Foremost, the White House take on non-competes is most patently this: For the most part, they're dubious legal instruments that should be disfavored, and for myriad reasons.
Sharon Block, a policy official with the DOL, noted in a recent writing on the department's website tandem reports issued by the White House and the U.S. Department of Treasury, respectively, this past spring that criticized non-competes on a variety of fronts.
Block's comments supplied additional ammunition for a growing legion of non-compete critics across the country. She noted a White House "call to action" aimed at material reforms, calling non-competes "blunt" legal tools that "should be the exception, rather than the rule." Like many others who disparage their use, she decried a number of pernicious effects that flow from the legal enforcement of their terms, including stifled creativity, diminished scientific achievement, a disjointed job market and diluted bargaining power for workers.
We have previously noted the outsized adverse consequences that non-competes can visit upon professional workers such as physicians, accountants, engineers and architects. Even in instances where a company claims it is imposing non-compete restrictions on a former worker or would-be departing employee in order to safeguard trade secrets, that is really often not the case. Many times, the sole practical effect of a non-compete is the radical curtailing of an individual's right to freely pursue new employment and career options.

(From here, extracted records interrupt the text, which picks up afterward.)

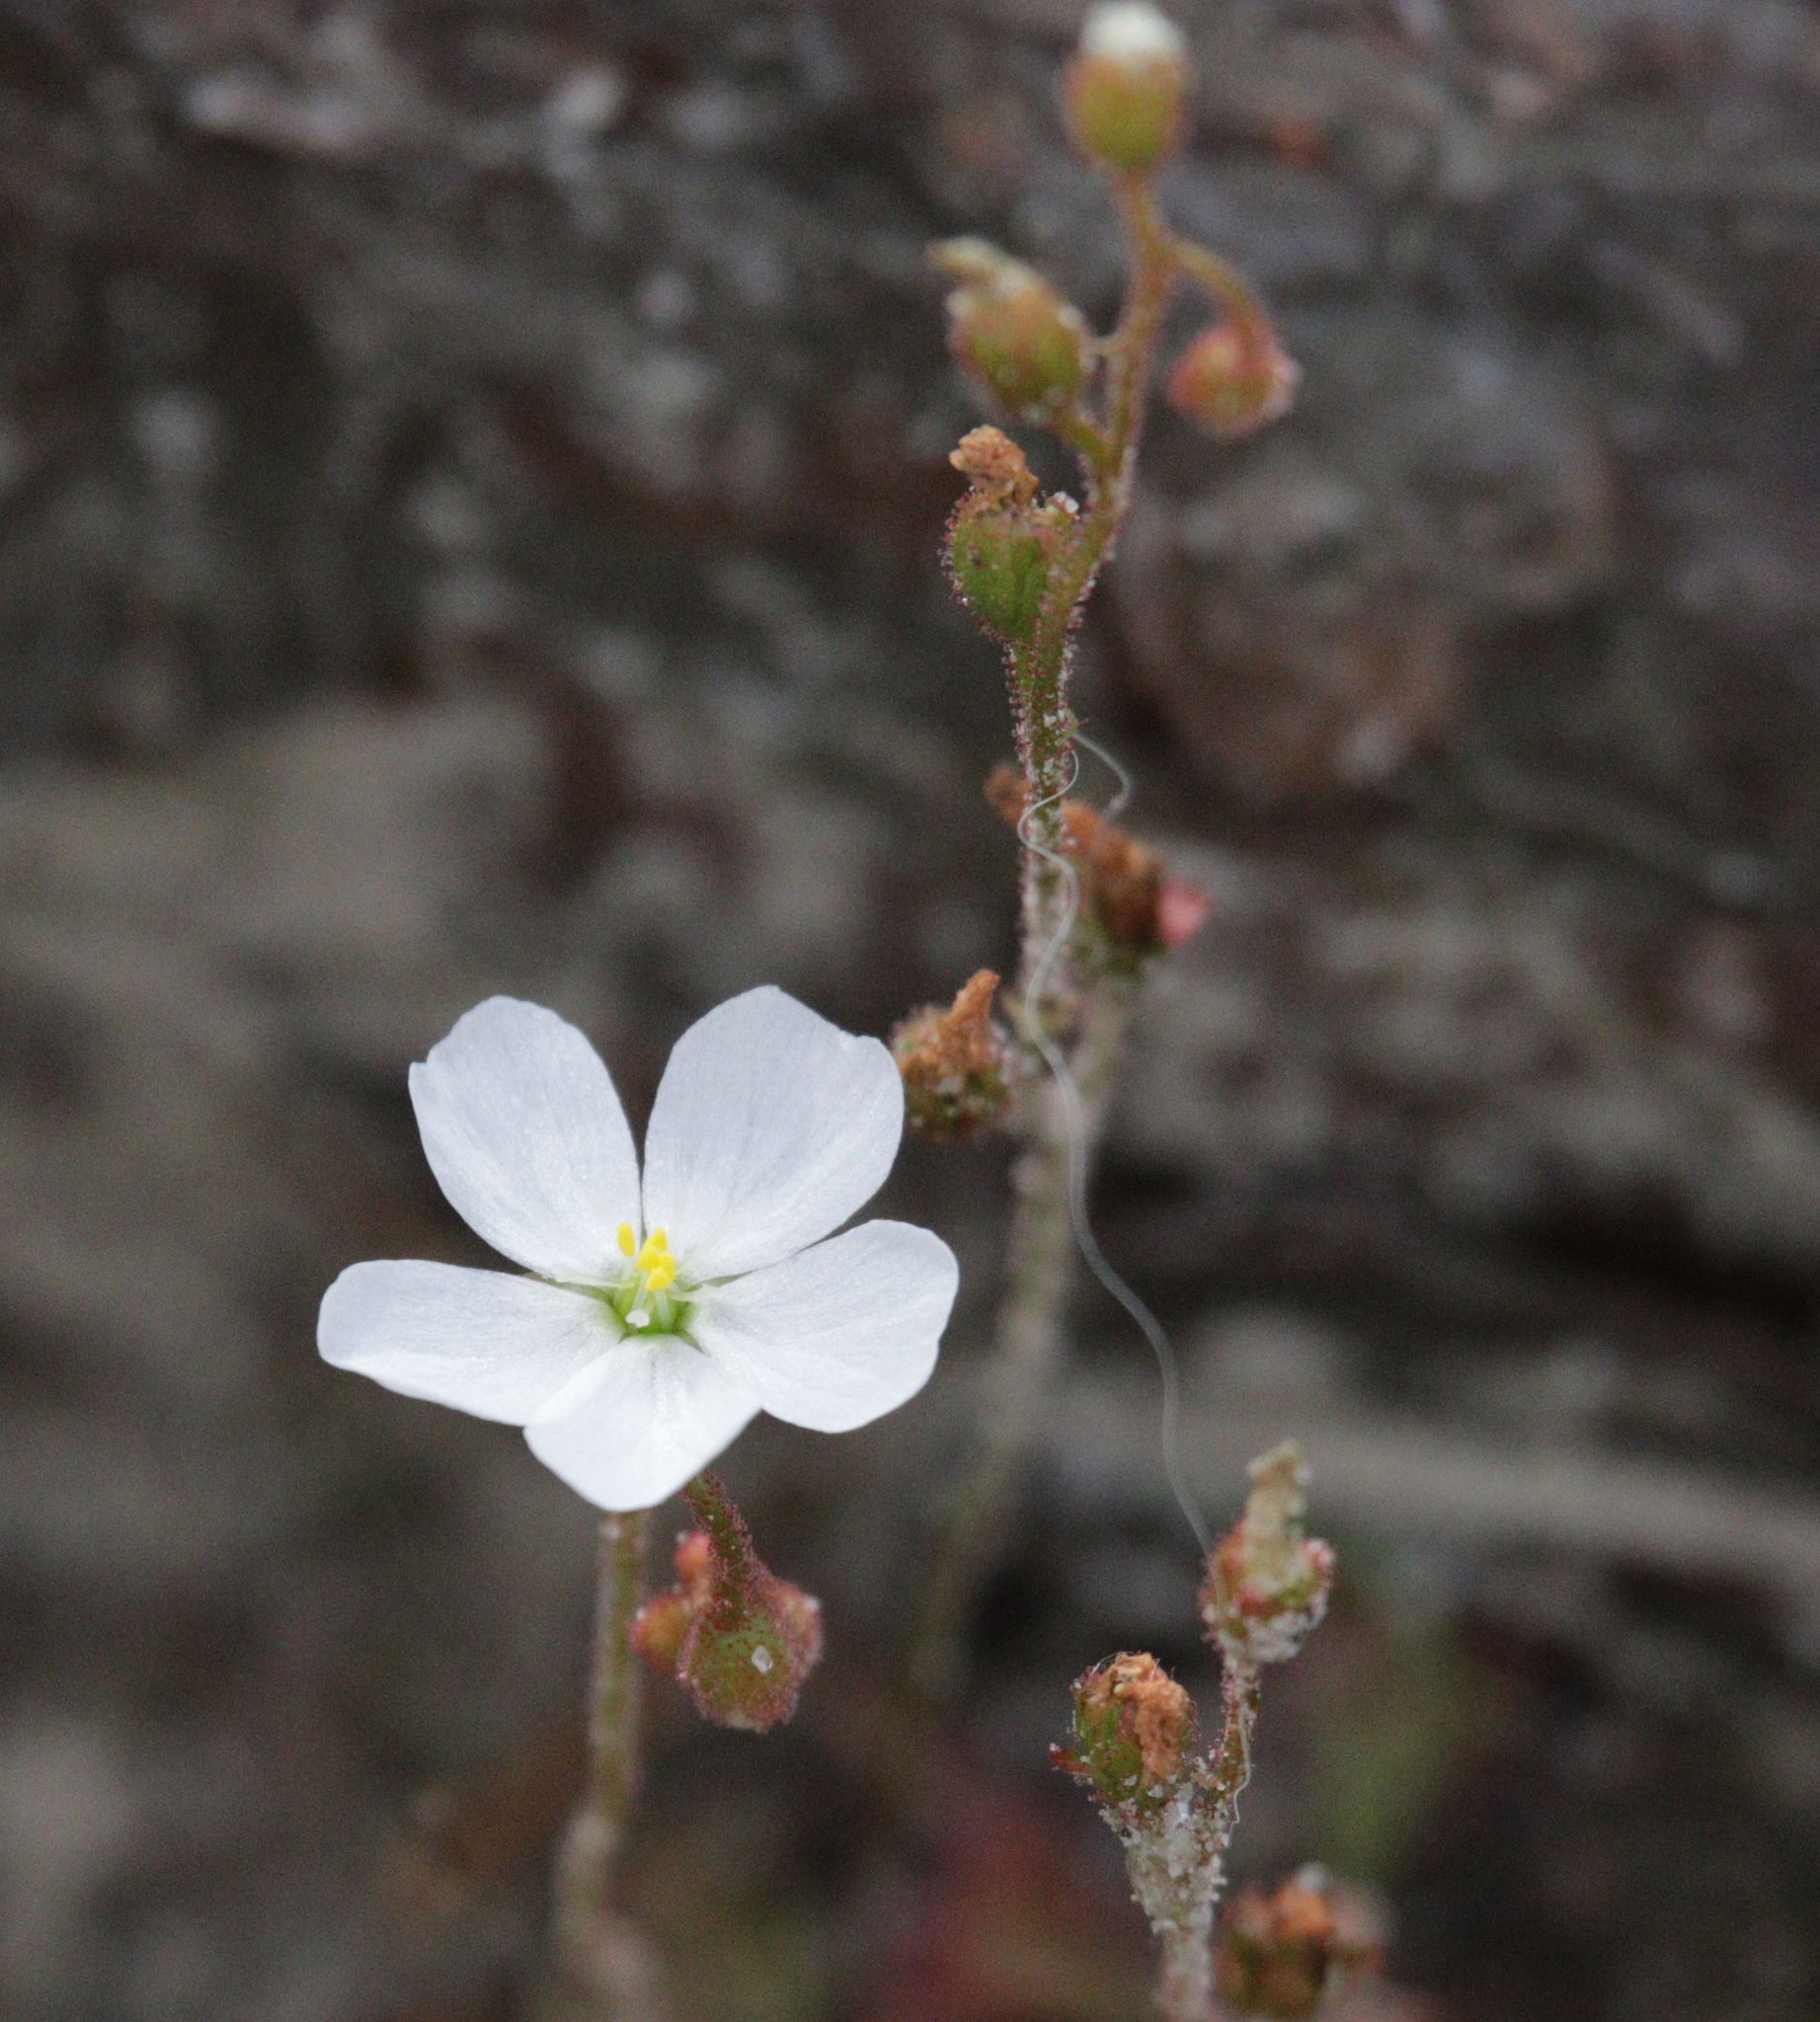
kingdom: Plantae
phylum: Tracheophyta
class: Magnoliopsida
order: Caryophyllales
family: Droseraceae
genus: Drosera
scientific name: Drosera brevifolia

Block and many others endorse a clarion call for reform to address the "gross overuse of non-competes."
At Frese, Hansen, we agree, with our attorneys knowing first-hand the starkly negative effects that a non-compete can yield for a business professional merely seeking to practice his or her skills in a new environment and exploit next-step opportunities.
Businesses in Florida and elsewhere of course have the right to legally protect their intellectual property and proprietary data and processes.
In reciprocal fashion, though, employees have a concomitant right to pursue a livelihood without extraneously imposed punitive exactions. Our attorneys, collectively commanding many decades of on-point legal acumen and strong client advocacy, help them exercise that prerogative.